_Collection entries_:
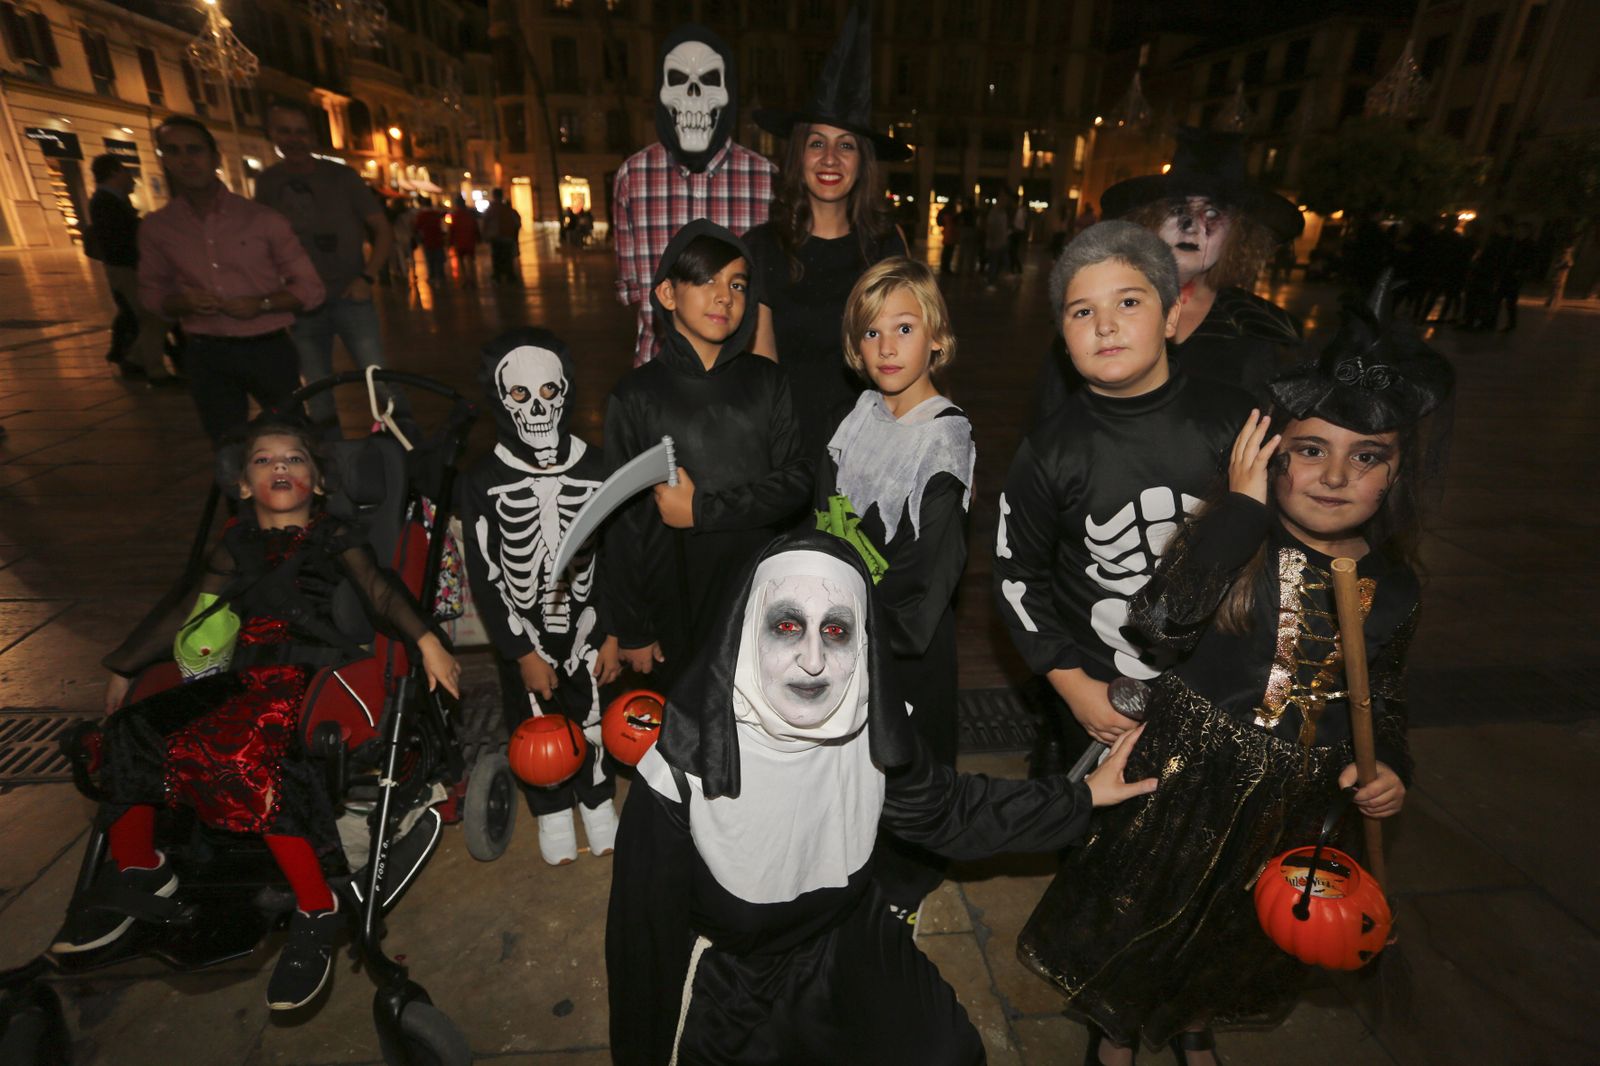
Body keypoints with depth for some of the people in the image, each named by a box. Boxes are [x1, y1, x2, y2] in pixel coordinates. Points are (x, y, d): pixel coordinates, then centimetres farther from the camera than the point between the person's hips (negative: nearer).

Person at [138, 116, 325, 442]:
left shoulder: (262, 218, -3)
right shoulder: (156, 228, 4)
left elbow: (310, 288, -1)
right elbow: (151, 292, 14)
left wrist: (261, 304, -17)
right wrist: (182, 303, -9)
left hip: (268, 348, -2)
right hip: (206, 355, 2)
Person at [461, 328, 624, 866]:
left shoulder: (596, 469, -11)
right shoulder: (485, 482, -14)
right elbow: (485, 578, -10)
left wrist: (614, 635, -4)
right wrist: (523, 653, -10)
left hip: (585, 625, 1)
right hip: (521, 634, 0)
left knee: (591, 715, 16)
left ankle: (597, 801, 42)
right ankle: (552, 811, 42)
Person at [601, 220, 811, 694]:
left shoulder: (766, 381, 2)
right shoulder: (637, 395, -5)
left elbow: (797, 482, -5)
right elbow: (623, 522, -3)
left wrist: (703, 509, -15)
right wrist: (632, 629, -1)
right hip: (676, 597, -1)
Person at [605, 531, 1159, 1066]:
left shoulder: (872, 733, -20)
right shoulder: (683, 770, -31)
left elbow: (941, 809, -1)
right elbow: (645, 933, -16)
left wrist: (1082, 796, 2)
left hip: (849, 947, 3)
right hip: (730, 975, -2)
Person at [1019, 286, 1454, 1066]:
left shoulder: (1393, 584, -3)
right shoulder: (1230, 538, -17)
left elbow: (1382, 694, 10)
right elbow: (1162, 619, -37)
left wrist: (1389, 767, -9)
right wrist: (1242, 503, -32)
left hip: (1295, 799, 4)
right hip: (1186, 770, -3)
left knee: (1235, 929, 27)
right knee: (1148, 908, 18)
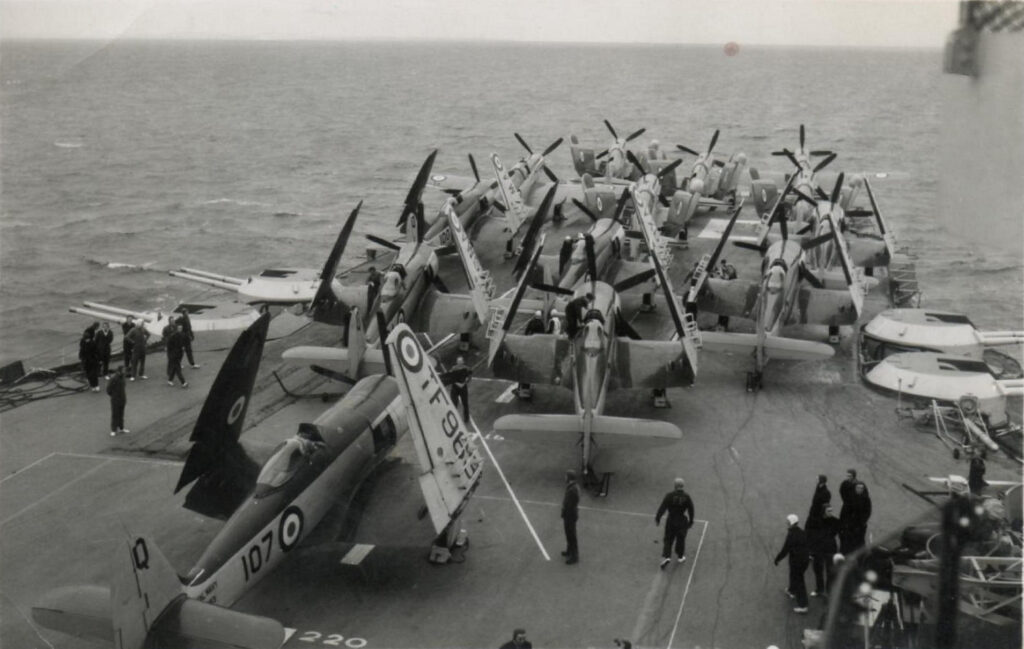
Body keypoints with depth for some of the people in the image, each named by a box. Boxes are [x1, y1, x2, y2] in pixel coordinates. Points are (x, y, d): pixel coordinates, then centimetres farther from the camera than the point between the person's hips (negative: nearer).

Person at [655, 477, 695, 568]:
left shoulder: (669, 495, -11)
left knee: (668, 540, 9)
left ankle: (666, 556, -5)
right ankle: (680, 557, 31)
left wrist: (657, 518, -2)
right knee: (681, 539, 19)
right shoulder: (687, 497, -7)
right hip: (682, 522, 1)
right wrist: (690, 522, 11)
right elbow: (691, 511, -1)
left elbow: (662, 508, -12)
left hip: (671, 521, -1)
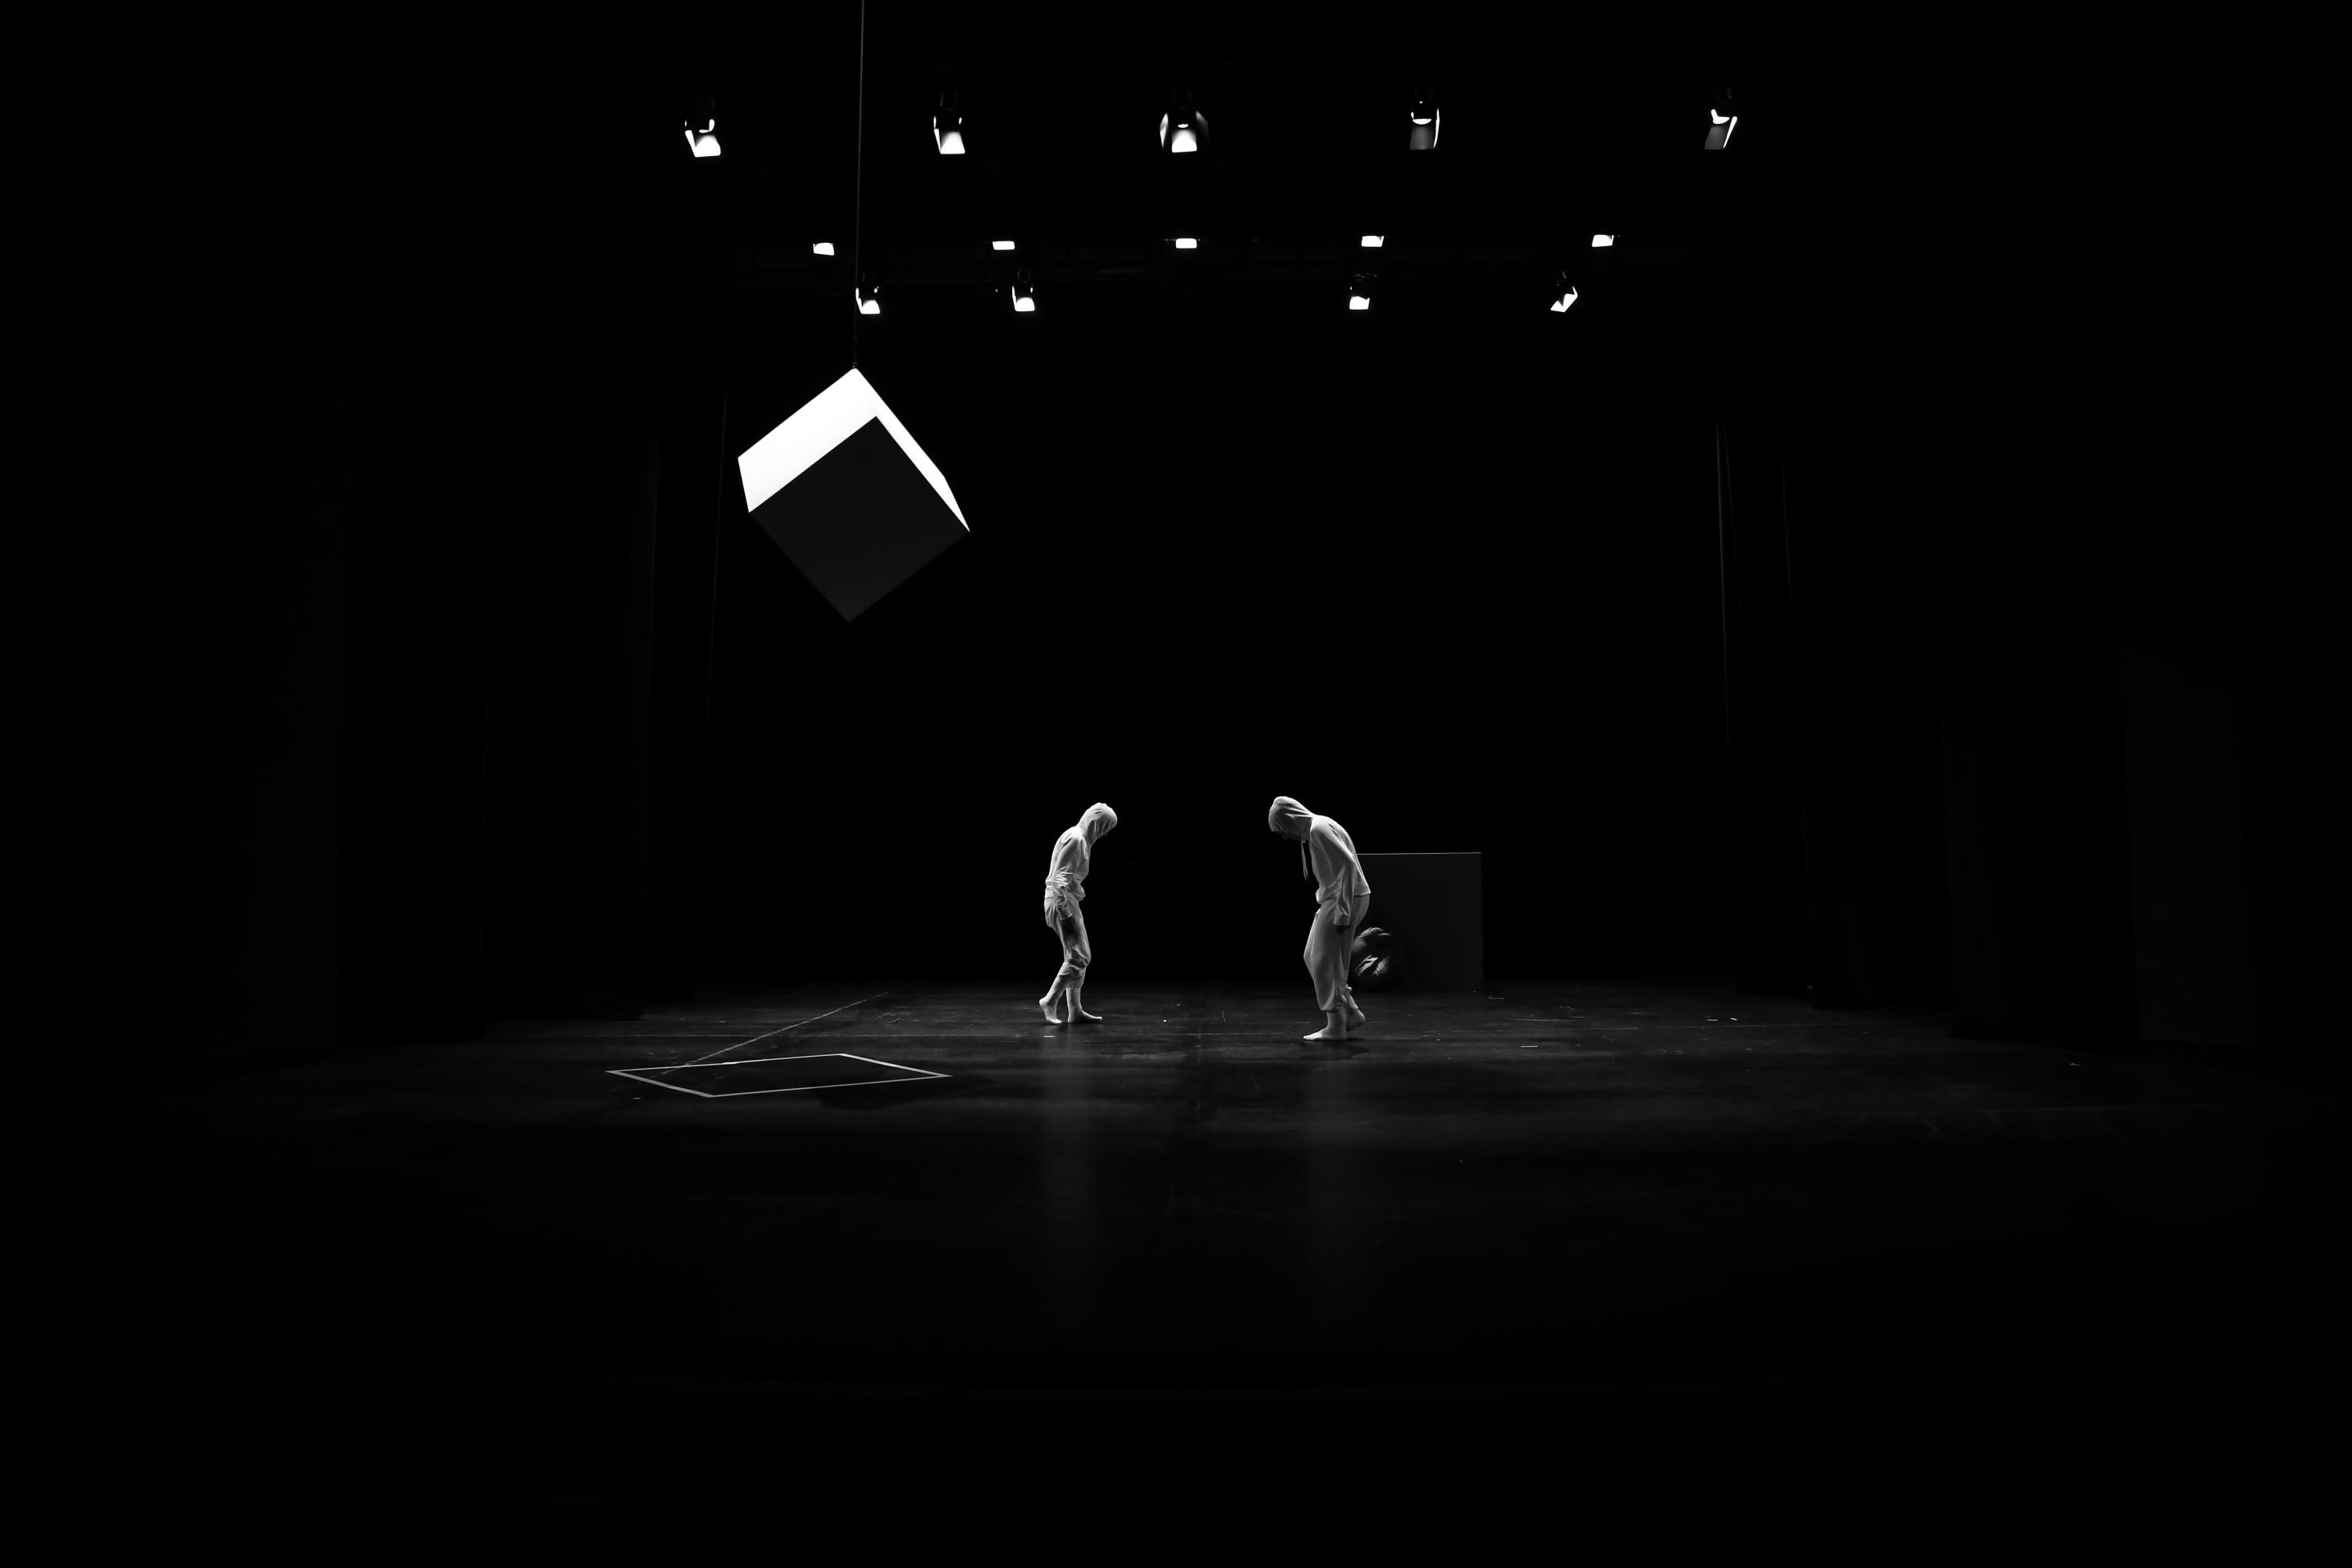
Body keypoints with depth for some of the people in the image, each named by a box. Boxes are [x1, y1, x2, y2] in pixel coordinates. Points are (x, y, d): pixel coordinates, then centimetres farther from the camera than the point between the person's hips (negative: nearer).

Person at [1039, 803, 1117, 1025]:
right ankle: (1050, 1000, -4)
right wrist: (1066, 913, -24)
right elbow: (1060, 878, -21)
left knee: (1077, 956, 11)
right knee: (1080, 956, -9)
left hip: (1068, 901, 10)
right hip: (1062, 902, -10)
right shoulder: (1076, 839, -16)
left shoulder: (1081, 839, 14)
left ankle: (1076, 1010, 13)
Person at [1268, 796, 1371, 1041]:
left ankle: (1335, 1027, 2)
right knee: (1313, 957, 12)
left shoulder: (1320, 829, -17)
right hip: (1332, 899, 10)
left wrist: (1342, 912, -23)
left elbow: (1347, 865, -23)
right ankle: (1350, 1013, 17)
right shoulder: (1309, 833, 13)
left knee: (1326, 962, -6)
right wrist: (1323, 902, 14)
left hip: (1346, 899, -10)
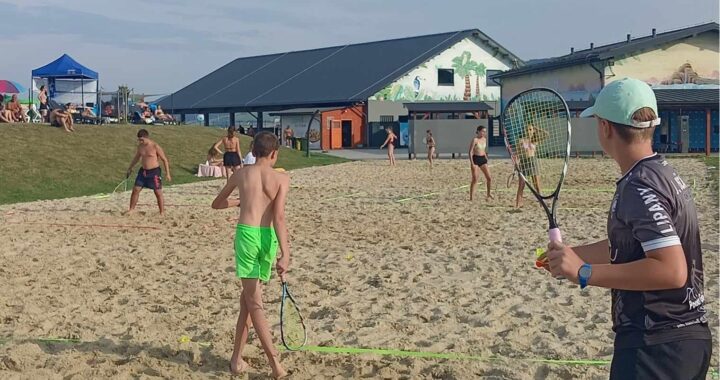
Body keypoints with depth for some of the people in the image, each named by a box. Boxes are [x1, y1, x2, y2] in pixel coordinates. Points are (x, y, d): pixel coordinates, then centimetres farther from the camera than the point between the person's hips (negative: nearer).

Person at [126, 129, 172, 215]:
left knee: (158, 193, 0)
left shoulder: (155, 146, -14)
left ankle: (162, 213, 9)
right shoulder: (140, 146, 4)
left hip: (154, 172, -6)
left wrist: (168, 173, -12)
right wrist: (130, 169, 26)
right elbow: (136, 158, 21)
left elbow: (165, 159, -9)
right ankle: (131, 209, 17)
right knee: (135, 190, 4)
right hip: (143, 171, 6)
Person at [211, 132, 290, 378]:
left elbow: (217, 204, 22)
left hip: (246, 234, -1)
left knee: (253, 302, 0)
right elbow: (279, 217, -11)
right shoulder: (281, 179, 2)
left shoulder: (240, 175, 8)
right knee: (248, 298, 16)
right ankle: (237, 359, 21)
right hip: (268, 238, 1)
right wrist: (285, 254, -16)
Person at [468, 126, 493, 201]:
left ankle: (488, 194, 21)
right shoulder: (475, 140, -11)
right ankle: (471, 197, 3)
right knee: (474, 179, -5)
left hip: (483, 159, 6)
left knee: (489, 178, 2)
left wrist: (486, 158, 17)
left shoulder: (484, 139, 9)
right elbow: (470, 152, -13)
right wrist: (472, 163, -19)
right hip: (475, 159, -6)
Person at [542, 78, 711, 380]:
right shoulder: (663, 174, 10)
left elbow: (672, 270, -30)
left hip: (655, 346, -9)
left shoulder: (639, 188, -20)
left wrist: (583, 273, -29)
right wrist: (570, 256, 20)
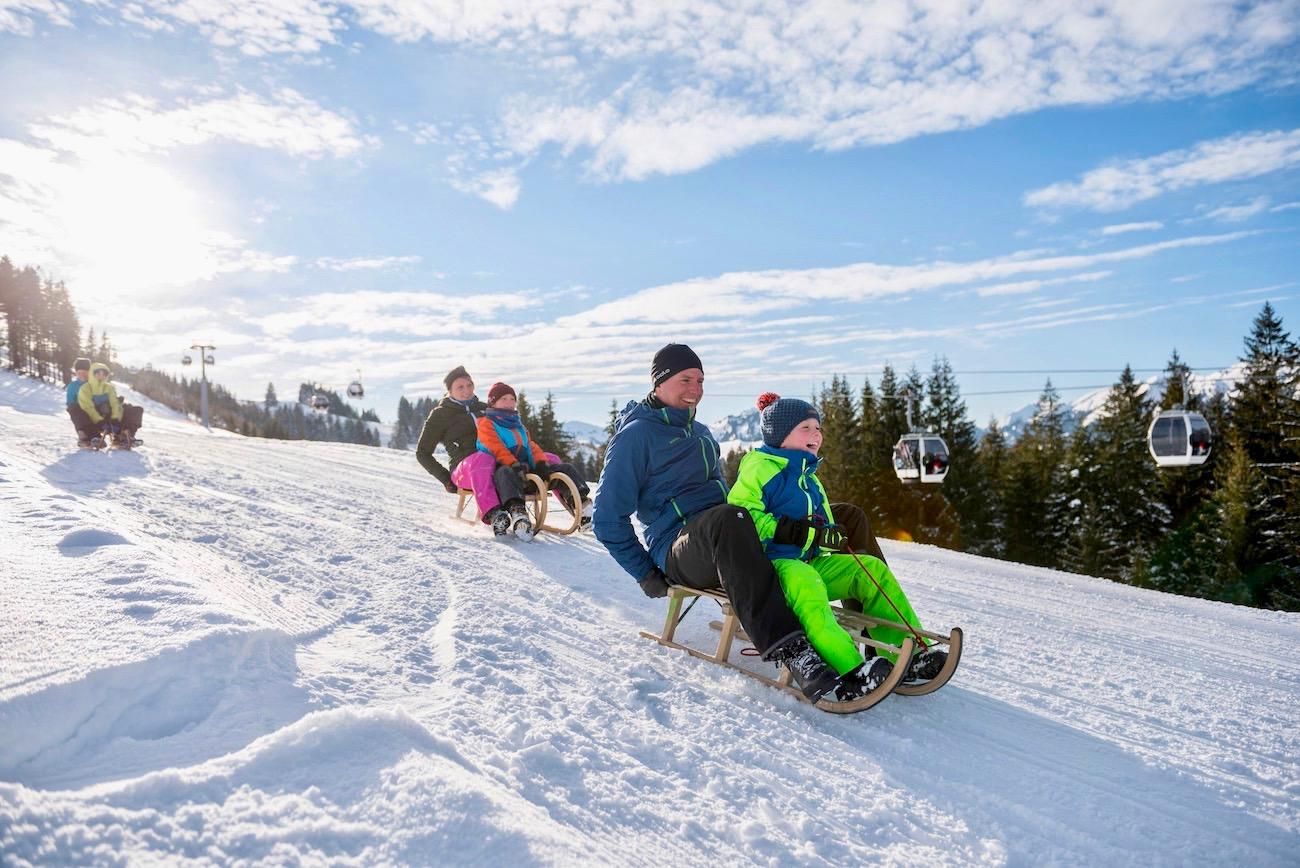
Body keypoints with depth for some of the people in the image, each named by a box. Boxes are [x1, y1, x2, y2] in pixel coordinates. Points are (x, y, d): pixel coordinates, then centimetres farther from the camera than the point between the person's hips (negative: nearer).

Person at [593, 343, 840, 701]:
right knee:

_WHAT NEEDS TO BE DONE_: Leave the pictures out, and restate exactly the lines from the start of the records through the one that contains "left wrist: (261, 304, -17)".

_SOLUTION_:
Body keypoints with depth for some of the people in the image, each named by a box. Boxes are [x1, y1, x2, y2] in pixel coordinates. Points are (x, y, d): pixel coordinates, then centimetres farther from the camera than the point between the person's hips (negative: nearer).

Person at [138, 116, 325, 442]:
left shoulder: (262, 218, -3)
right shoulder: (156, 228, 4)
left elbow: (310, 288, -1)
right elbow: (151, 292, 14)
left wrist: (261, 304, -17)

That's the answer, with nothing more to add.